## Directions for this task
In the records below, find each line holding the word "available" and copy it.

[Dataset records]
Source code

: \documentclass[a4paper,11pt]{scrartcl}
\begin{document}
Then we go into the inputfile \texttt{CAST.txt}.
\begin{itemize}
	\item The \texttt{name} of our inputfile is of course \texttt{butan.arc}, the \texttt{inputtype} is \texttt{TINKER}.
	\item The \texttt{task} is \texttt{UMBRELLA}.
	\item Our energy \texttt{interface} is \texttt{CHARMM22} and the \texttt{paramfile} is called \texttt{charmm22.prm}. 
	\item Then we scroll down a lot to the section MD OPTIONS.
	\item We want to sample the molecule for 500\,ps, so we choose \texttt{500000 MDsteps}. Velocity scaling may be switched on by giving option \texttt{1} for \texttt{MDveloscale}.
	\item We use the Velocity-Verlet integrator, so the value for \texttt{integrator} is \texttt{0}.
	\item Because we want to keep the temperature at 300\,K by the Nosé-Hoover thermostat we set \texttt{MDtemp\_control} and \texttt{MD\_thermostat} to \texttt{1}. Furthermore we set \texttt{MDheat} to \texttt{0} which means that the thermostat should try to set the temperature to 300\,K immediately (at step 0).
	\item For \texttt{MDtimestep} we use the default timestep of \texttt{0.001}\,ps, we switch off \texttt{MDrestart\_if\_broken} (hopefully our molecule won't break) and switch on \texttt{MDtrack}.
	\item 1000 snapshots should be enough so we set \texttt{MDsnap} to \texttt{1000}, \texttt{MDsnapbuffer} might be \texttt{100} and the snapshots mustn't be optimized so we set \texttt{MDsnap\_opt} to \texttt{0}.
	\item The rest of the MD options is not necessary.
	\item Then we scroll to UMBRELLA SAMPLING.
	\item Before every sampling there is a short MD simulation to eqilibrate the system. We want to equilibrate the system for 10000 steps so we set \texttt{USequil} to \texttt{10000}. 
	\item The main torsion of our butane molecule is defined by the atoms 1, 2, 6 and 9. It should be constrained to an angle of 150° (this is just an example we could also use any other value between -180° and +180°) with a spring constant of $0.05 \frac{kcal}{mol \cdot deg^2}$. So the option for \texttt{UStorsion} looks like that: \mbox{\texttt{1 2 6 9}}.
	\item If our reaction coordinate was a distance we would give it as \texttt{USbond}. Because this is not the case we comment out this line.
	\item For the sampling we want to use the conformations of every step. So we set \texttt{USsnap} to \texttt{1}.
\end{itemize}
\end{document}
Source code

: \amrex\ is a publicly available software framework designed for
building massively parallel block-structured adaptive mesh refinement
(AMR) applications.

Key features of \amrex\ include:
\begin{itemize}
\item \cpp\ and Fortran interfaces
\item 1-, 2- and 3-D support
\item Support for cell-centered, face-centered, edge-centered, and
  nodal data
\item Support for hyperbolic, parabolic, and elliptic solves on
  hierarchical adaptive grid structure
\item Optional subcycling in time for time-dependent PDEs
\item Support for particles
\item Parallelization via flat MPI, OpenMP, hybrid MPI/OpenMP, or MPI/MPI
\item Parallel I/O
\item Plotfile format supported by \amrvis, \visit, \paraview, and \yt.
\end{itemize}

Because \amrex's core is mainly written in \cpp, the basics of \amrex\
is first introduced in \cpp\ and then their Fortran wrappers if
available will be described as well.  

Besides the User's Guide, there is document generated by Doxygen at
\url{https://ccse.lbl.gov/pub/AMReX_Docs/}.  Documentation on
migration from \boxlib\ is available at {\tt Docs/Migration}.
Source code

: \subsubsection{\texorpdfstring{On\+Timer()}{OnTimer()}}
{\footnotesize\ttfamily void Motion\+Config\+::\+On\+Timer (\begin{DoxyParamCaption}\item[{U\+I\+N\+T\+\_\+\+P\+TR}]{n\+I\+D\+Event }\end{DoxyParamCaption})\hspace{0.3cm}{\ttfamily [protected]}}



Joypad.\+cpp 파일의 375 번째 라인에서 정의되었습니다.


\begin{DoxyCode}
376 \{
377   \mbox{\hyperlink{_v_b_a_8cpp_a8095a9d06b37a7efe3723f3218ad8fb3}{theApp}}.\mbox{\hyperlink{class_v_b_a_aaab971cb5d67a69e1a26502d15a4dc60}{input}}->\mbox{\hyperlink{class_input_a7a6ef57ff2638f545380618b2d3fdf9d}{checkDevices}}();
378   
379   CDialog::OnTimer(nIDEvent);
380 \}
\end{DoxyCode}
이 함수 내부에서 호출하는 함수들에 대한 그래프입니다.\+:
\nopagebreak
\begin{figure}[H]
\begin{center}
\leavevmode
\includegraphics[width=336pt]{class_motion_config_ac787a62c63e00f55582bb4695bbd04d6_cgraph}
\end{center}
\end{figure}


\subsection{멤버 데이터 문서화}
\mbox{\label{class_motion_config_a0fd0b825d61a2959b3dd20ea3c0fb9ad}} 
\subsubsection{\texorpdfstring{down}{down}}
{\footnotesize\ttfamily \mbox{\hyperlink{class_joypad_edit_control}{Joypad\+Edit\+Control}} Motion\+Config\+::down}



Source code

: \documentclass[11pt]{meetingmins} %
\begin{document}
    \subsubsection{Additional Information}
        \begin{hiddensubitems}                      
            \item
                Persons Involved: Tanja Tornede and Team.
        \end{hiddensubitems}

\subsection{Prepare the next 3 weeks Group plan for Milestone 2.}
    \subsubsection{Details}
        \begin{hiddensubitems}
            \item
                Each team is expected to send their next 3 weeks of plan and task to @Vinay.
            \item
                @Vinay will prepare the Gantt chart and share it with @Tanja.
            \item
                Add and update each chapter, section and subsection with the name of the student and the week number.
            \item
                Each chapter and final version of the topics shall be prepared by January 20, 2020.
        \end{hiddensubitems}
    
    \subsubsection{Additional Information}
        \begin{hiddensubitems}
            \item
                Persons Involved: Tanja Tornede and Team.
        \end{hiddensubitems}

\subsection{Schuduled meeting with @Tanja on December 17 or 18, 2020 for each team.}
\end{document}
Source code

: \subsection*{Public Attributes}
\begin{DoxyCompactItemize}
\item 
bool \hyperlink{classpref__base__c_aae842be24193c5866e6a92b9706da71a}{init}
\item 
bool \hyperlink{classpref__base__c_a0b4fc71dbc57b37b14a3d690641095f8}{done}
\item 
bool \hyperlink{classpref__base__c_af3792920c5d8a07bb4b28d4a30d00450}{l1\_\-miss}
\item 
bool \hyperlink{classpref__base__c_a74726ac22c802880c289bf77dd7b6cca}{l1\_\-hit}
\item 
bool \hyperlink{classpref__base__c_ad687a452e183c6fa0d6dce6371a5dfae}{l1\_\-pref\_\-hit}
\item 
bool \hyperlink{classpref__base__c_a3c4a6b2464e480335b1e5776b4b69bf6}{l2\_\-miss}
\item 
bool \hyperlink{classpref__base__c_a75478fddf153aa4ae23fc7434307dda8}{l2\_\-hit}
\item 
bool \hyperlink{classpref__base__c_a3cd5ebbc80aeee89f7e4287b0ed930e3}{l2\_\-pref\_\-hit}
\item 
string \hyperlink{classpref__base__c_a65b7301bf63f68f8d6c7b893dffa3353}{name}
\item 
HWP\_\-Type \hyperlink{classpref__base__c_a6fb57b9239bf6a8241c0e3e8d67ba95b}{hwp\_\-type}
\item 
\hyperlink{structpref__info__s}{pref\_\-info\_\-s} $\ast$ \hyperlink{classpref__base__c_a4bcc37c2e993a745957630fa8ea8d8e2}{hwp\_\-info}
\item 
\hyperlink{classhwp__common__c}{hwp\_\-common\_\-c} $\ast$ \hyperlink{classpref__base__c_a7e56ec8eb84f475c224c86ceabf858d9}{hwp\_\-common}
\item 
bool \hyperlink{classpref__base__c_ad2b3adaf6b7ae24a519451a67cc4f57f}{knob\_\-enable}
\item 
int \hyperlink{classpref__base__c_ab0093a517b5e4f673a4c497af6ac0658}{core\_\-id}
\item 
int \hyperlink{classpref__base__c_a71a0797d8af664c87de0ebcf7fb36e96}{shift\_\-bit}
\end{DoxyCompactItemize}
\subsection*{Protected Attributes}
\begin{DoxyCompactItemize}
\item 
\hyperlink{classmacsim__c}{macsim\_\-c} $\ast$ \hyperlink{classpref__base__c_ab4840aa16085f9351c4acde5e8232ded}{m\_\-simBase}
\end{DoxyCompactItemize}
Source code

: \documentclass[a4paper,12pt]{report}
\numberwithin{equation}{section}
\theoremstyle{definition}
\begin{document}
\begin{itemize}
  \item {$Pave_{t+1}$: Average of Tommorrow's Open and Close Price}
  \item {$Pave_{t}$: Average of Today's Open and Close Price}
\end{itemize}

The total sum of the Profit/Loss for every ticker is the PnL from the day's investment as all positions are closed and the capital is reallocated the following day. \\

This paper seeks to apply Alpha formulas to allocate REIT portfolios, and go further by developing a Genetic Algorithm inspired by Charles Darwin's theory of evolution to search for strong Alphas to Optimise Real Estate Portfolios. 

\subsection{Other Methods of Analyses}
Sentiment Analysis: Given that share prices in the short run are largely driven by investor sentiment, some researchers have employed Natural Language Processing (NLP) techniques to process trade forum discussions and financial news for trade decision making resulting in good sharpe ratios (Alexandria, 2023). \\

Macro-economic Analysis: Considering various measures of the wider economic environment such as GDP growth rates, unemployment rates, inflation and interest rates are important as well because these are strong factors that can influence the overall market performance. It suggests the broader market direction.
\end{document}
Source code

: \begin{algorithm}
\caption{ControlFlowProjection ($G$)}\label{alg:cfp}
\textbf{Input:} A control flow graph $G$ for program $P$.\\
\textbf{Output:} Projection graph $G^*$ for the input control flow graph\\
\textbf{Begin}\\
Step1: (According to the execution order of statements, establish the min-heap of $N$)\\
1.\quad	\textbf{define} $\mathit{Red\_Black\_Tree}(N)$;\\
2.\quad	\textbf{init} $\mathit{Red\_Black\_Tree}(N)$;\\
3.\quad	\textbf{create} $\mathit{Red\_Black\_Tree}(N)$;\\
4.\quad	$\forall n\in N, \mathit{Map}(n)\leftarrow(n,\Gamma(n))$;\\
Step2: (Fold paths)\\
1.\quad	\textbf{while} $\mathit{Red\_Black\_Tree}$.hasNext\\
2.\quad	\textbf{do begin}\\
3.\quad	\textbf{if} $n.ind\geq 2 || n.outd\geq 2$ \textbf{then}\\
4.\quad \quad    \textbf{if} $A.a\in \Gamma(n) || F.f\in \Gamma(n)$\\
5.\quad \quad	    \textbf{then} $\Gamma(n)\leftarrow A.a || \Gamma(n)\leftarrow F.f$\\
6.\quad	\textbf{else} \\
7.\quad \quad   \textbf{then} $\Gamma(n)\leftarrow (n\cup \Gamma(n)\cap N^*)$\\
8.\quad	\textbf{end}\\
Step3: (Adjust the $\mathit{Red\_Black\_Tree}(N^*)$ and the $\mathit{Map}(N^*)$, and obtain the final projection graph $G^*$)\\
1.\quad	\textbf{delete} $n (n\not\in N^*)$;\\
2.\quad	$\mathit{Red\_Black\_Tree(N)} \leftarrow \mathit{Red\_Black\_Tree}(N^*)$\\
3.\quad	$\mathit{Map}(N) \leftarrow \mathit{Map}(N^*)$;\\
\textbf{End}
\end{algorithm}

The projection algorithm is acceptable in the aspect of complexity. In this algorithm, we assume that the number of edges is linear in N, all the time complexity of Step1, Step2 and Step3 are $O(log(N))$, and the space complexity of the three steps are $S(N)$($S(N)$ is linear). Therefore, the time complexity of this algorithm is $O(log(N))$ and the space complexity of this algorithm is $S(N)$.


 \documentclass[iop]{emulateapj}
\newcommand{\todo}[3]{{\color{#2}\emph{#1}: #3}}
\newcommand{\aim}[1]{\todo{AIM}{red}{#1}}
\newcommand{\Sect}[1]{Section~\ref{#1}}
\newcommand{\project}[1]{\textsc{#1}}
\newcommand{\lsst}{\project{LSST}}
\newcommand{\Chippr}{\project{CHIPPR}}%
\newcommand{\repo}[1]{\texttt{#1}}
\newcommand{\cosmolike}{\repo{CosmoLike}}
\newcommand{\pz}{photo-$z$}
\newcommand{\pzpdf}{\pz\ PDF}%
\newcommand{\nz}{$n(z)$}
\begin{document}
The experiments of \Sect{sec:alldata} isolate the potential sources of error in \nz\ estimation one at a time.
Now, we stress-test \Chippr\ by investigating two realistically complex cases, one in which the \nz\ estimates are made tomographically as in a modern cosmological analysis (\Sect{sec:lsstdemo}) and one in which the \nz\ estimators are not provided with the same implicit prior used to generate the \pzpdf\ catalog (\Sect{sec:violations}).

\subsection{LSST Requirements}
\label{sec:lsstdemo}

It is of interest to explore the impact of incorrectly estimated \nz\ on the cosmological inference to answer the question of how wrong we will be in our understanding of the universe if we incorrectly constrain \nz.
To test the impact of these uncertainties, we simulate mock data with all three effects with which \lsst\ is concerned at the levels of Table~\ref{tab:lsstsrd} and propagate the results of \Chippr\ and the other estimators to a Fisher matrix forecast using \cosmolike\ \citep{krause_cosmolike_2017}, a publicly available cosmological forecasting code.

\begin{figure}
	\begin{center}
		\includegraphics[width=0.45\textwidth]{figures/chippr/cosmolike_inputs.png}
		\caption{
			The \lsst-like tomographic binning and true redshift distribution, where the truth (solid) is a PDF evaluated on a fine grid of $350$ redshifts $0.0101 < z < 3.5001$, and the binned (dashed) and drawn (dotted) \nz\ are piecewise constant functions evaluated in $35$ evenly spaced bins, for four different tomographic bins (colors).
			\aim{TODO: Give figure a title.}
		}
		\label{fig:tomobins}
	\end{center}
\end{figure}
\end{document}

## Exercise response
: \amrex\ is a publicly available software framework designed for
available will be described as well.  
migration from \boxlib\ is available at {\tt Docs/Migration}.
To test the impact of these uncertainties, we simulate mock data with all three effects with which \lsst\ is concerned at the levels of Table~\ref{tab:lsstsrd} and propagate the results of \Chippr\ and the other estimators to a Fisher matrix forecast using \cosmolike\ \citep{krause_cosmolike_2017}, a publicly available cosmological forecasting code.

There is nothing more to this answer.